Using a PAUP block to automate analyses

We have previously used PAUP blocks to automatically configure frequently used features of an analysis, such as automatically exluding suspect characters.

Entire analyses can also be automated with a PAUP block

    The syntax is the same as is used with the command line interface

    If you can figure out the sequence of commands that you would issue to run an analysis from the command line interface, you can put this same sequence of commands into a PAUP block and cause the analysis to run automatically

    Commands issued from the command line interface or PAUP blocks are often more convenient if you have an assumptions block with taxon sets, character sets, and other assumptions defined.

This is very useful!

    Complex analyses can be performed unattended

    Repetitive analyses can be performed with a minimum of human error

    Long runs can be restarted by a person unfamiliar with the analysis, and analyses can be precisely reproduced

Place the commands, in proper sequence, within a valid PAUP block (remember the NEXUS file format). Be sure to end each line with a semicolon, and remember that a logical line need not correspond with what is displayed on a single line.

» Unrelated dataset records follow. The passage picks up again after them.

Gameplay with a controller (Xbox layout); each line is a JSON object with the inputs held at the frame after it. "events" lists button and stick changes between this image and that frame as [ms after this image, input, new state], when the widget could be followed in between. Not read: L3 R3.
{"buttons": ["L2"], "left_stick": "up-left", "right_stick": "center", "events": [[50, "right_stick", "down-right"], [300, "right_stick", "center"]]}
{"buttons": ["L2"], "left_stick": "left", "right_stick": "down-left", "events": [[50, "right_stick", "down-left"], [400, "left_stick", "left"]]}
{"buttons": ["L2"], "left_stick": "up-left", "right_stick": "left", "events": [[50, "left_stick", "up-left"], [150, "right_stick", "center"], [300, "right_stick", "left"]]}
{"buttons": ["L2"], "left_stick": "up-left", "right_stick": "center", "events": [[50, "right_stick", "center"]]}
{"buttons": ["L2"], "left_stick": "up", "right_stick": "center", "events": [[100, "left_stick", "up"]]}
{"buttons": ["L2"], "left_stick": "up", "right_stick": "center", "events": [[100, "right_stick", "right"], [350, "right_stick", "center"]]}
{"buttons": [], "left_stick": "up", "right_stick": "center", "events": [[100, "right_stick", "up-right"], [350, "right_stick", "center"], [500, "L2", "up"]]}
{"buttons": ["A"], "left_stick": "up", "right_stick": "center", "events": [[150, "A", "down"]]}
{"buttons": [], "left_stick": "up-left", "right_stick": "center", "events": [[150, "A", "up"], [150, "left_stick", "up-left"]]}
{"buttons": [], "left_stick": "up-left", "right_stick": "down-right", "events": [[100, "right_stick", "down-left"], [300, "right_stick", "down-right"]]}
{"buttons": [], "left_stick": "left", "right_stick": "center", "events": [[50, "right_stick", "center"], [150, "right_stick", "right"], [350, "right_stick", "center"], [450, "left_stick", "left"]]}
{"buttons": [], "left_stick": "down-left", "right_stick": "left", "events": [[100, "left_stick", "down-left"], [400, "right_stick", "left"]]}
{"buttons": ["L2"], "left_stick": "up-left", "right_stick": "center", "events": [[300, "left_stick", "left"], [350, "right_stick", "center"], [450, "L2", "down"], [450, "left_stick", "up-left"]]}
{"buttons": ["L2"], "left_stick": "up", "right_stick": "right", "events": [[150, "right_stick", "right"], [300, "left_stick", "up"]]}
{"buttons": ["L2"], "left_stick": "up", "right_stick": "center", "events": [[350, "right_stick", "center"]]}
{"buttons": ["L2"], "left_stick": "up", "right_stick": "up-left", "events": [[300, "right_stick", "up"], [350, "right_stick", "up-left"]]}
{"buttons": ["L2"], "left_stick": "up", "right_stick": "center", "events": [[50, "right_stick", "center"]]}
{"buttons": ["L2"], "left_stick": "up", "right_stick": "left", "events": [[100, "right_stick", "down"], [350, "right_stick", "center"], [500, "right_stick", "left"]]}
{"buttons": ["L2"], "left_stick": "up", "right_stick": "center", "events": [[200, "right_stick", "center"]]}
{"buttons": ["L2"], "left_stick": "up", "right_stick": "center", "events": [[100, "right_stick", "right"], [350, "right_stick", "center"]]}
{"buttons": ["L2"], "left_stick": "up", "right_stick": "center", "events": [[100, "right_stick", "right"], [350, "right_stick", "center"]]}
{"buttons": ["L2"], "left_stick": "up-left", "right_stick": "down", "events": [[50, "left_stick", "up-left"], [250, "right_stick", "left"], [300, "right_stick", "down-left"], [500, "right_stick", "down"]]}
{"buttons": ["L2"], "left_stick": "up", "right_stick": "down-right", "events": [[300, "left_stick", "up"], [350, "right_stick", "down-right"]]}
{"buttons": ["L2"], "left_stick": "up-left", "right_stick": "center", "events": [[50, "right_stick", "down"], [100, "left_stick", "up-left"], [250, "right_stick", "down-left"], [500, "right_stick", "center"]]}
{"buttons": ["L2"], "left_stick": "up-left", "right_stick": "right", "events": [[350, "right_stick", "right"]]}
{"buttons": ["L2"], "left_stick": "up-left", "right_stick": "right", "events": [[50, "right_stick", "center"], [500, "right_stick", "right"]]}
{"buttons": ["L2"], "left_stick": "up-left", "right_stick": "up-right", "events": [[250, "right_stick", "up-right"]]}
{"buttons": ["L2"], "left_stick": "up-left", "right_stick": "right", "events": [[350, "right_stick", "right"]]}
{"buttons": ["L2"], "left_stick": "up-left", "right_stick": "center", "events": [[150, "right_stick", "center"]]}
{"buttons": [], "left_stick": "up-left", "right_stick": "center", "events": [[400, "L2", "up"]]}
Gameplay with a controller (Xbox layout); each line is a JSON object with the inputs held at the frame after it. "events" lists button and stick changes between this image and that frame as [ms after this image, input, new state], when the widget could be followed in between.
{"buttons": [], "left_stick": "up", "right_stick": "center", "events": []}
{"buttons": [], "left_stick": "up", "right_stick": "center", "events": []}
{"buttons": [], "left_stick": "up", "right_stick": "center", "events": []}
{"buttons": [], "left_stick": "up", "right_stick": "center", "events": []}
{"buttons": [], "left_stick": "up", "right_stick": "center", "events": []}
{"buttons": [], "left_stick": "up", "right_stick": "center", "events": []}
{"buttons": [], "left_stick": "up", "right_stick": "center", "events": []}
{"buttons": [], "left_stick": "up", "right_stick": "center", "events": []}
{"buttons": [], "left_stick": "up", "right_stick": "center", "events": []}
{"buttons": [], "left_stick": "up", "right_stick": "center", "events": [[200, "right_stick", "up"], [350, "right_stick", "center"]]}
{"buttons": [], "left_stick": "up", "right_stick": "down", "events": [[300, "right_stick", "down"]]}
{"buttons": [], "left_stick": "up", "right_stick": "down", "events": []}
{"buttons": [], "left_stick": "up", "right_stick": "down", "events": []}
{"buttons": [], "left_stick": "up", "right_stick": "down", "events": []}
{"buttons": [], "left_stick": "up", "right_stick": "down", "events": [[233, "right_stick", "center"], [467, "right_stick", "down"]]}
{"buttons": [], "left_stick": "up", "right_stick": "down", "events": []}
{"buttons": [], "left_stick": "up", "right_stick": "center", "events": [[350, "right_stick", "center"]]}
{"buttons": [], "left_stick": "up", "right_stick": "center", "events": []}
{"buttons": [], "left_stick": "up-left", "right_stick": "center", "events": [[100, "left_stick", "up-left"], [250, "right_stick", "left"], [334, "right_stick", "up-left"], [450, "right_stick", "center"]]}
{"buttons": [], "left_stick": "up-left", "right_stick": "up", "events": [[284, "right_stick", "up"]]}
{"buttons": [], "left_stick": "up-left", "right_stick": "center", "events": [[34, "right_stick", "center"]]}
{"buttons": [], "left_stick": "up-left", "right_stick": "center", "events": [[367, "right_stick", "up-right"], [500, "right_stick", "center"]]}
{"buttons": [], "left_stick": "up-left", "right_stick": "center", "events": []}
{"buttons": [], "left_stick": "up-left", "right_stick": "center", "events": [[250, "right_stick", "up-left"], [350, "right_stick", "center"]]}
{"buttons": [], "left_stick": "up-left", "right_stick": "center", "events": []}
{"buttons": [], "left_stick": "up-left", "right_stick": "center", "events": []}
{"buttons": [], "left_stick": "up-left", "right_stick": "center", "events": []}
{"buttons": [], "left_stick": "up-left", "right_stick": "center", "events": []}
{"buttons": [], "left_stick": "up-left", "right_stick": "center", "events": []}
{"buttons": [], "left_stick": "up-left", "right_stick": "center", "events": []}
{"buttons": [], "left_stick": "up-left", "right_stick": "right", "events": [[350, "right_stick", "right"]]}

Using PAUP on UNIX computers

Now that you know how to run PAUP from the command line interface, you are free of the Macintosh window interface!

    Paup is available for a wide variety of platforms, including some machines that are much faster and more stable than desktop machines.

    UNIXprompt> paup inputfile

    You will be confronted with the command line interface. Use it in the same way as you learned on the mac.

    PAUP blocks are particularly useful when using the command line interface

    You can edit the file with vi or any other unix editor, or you can edit it on a desktop computer and FTP the file to the UNIX computer.

Paup is also able to accept command-line redirection, so it is possible to store the data in one nexus file, and keep a standard series of PAUP commands additional files. The syntax for this is:

    UNIXprompt> paup datafile < commandfile

    It may take some experience to become comfortable with this approach, but it can be very powerful.

Pseudo-random number generators

If you automate analyses with any random component, it is very important that you provide a unique random number seed for each distinct random analysis

    True random number generators are rare

    Most programs use "pseudo-random number generators"

Pseudo-random number generators produce a sequence of numbers that seem to be random, and is in fact random for our purposes, but that follow a sequence that is predictable if you know the seed number that was used.

    It does not matter what seed number you use in PAUP (in phylip, the number must be odd), but it must be a different number for each run that you want to use a different random sequence

If you want to exactly repeat a random run, you can do it if you know the random number you used, so keep the random number recorded in your notes on your analyses.